Dataset excerpts:
*-*-*
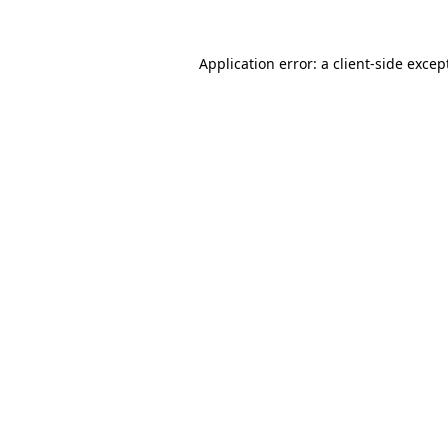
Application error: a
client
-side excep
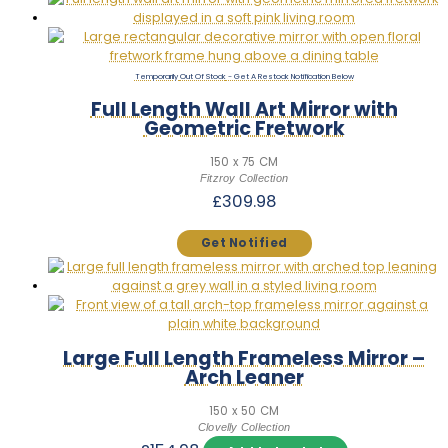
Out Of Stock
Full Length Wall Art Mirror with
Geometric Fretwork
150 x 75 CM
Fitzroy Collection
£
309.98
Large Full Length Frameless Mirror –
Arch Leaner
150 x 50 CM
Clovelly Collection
*-*-*
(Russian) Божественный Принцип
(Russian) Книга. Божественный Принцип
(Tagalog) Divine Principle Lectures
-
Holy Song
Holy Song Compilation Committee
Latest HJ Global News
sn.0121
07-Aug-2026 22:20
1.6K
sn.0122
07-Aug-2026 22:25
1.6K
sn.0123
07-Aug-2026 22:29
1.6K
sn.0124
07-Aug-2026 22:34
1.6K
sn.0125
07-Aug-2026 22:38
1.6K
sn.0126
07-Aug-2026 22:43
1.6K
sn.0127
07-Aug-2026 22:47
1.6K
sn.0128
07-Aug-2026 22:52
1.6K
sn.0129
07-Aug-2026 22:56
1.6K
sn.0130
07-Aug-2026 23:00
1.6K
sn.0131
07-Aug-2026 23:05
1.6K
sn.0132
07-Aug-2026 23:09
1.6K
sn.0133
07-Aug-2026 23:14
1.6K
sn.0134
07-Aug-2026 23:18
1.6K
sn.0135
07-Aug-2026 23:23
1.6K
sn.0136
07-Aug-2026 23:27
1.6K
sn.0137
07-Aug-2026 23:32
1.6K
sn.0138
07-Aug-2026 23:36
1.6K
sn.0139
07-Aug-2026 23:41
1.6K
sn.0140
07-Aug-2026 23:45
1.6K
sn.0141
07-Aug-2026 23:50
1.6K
*-*-*
TASK TO CARRY OUT: Set the pictures aside and transcribe exactly the stretch of lines above, beginning with the one holding "Application error: a" and ending with the one holding "Clovelly Collection".

EXERCISE SOLUTION:
Application error: a
client
-side excep
Out Of Stock
Full Length Wall Art Mirror with
Geometric Fretwork
150 x 75 CM
Fitzroy Collection
£
309.98
Large Full Length Frameless Mirror –
Arch Leaner
150 x 50 CM
Clovelly Collection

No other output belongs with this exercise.